Вася встал на ящик, надел защитные очки и, укрепив болванку, включил станок. Руки делали свое привычное дело, а мысли нет-нет да и возвращались к сегодняшней встрече с Андрейкой. Он задавал себе вопрос: а что было бы, если бы у него убили фашисты родителей, и он такой же маленький и беззащитный остался бы совершенно один на всем белом свете. Он вспомнил плачущего мальчика и сердце его исполнилось жалостью. Норму он выполнил за полчаса до окончания смены и в ожидании прихода мастера присел на ящик. Когда Прохор Потапович подошел к Васе, чтобы принять его работу, тот спал, сидя на ящике. Мастер промерил сделанные им заготовки и остался доволен. Растолкав Васю, сказал:
— Молодец, сынок, хорошо поработал. Иди домой, там спать-то помягче будет.
Анна, придя с рынка, никого из детей не застала. Кофточку удалось выменять на два килограмма картошки, полтора килограмма ржаной муки и бутылку подсолнечного масла. Сердце радостно забилось, когда она увидела в почтовом ящике письмо от мужа. Зайдя в дом, не разуваясь, тут же присела у кухонного стола и дрожащими от волнения руками стала распечатывать конверт.
«Милая моя Анечка и дорогие мои детишки: Вася, Варя и Дима!
Простите, что так долго не писал вам писем. У меня просто на них не было сил. Оперирую почти круглые сутки. Как только выдается свободная минутка, сразу проваливаюсь в глубокий сон, без всяких сновидений. Сейчас меня прикомандировали к санитарному поезду. Мы забираем с фронта раненых и развозим их по госпиталям.

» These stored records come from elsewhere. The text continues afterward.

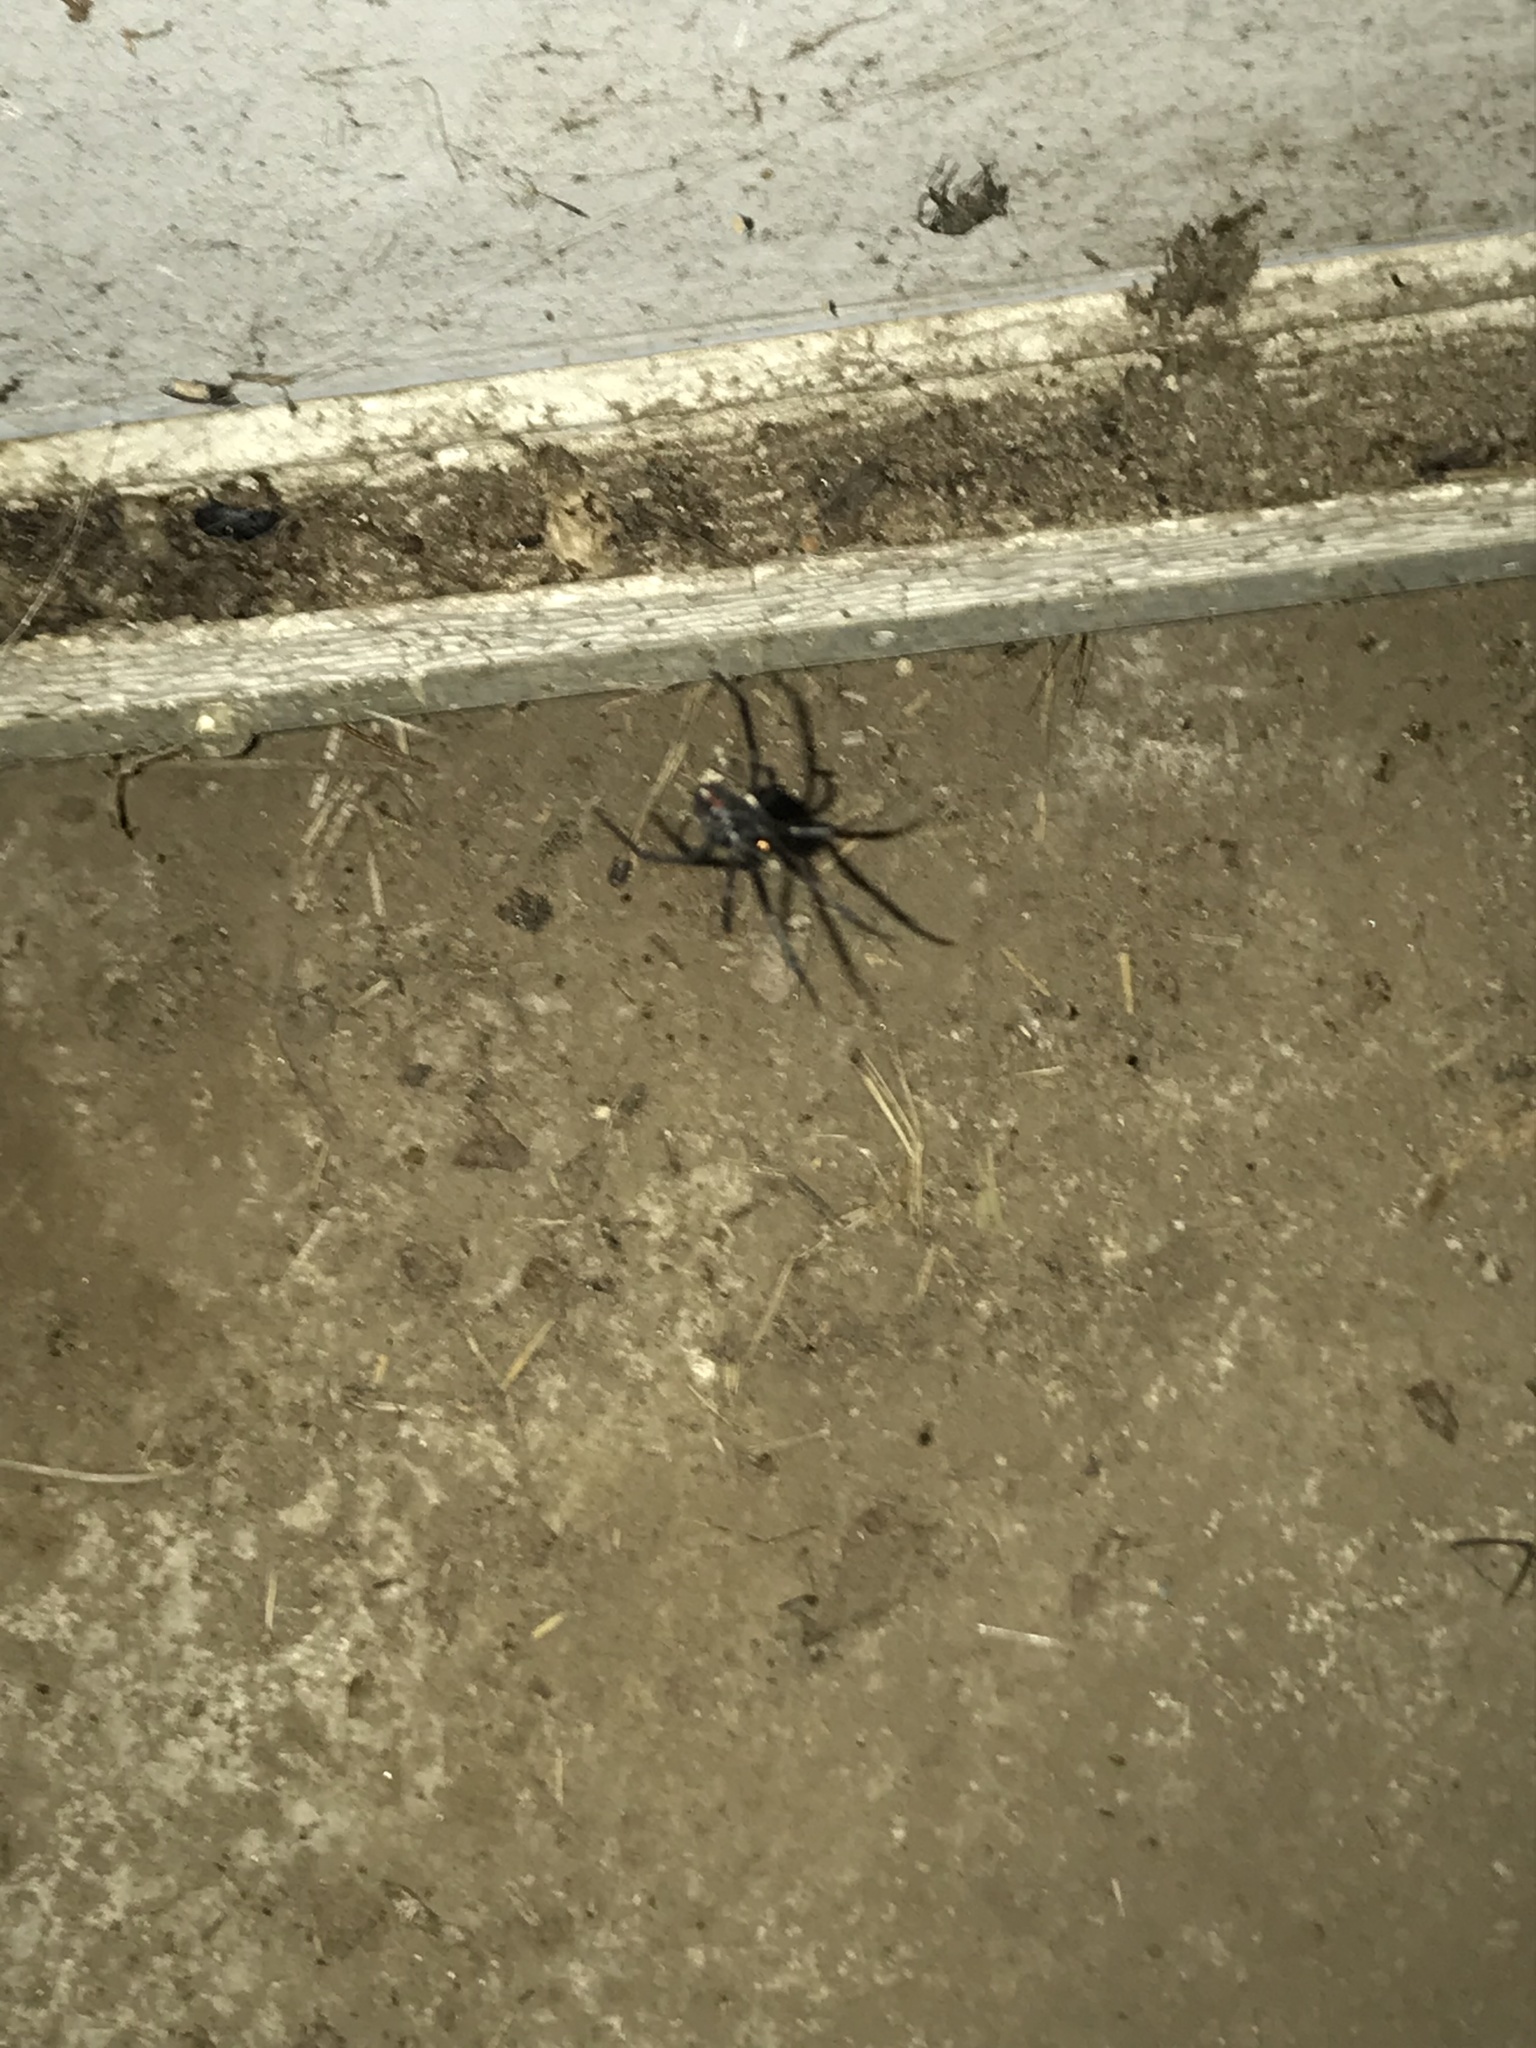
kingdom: Animalia
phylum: Arthropoda
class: Arachnida
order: Araneae
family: Theridiidae
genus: Latrodectus
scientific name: Latrodectus hesperus
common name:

Но и теперь нет ни одной свободной минуты, так как и здесь операции за операцией. Часто делаем операции прямо во время движения поезда. А иначе, многих раненых до госпиталя не довезти. В этот раз наш поезд направился далеко в Сибирь, так как в других городах, находящихся ближе к фронту, госпитали переполнены. Доехали до Красноярска. Пока столько дней находились в пути, у многих больных раны загноились. Гнойные раны это бич хирурга. Но, к счастью, в Красноярске оказался блестящий знаток гнойной хирургистики профессор Войно-Ясенецкий. Ты, Аня, не поверишь, этот знаменитый профессор еще и является епископом Красноярска. Для меня, воспитанном на постулате: религия — враг науки, это было просто потрясением. Владыка Лука, такое монашеское имя профессора, встречает каждый санитарный поезд и отбирает самых тяжелых больных. Затем лично делает им операции. Представляешь, Аня, у него выживают даже самые безнадежные больные. Это уже чудо само по себе. Я, конечно, напросился ассистировать ему во время операции. А потом мы вместе с ним пили чай и долго беседовали. В воскресенье он пригласил меня к себе в церковь, на службу. Я стоял в храме и думал: зачем нас лишили всего этого. Кому мешала вера, способная творить чудеса. Прости, что я так много пишу тебе об этом, но я нахожусь сейчас под таким большим впечатлением от личности Владыки Луки, что о другом писать просто не могу. Если Бог даст, война закончится, и мы будем живы и здоровы, то обязательно поедем с тобой венчаться к Владыке Луке. Еще у меня к тебе большая просьба: окрести, пожалуйста, детей, я теперь сожалею, что не сделал этого раньше. В двадцатых числах этого месяца будем возвращаться назад на фронт и возможно проезжать через Самару. Жаль, у нас нет точного расписания. Очень бы хотелось увидеться, хотя бы на вокзале.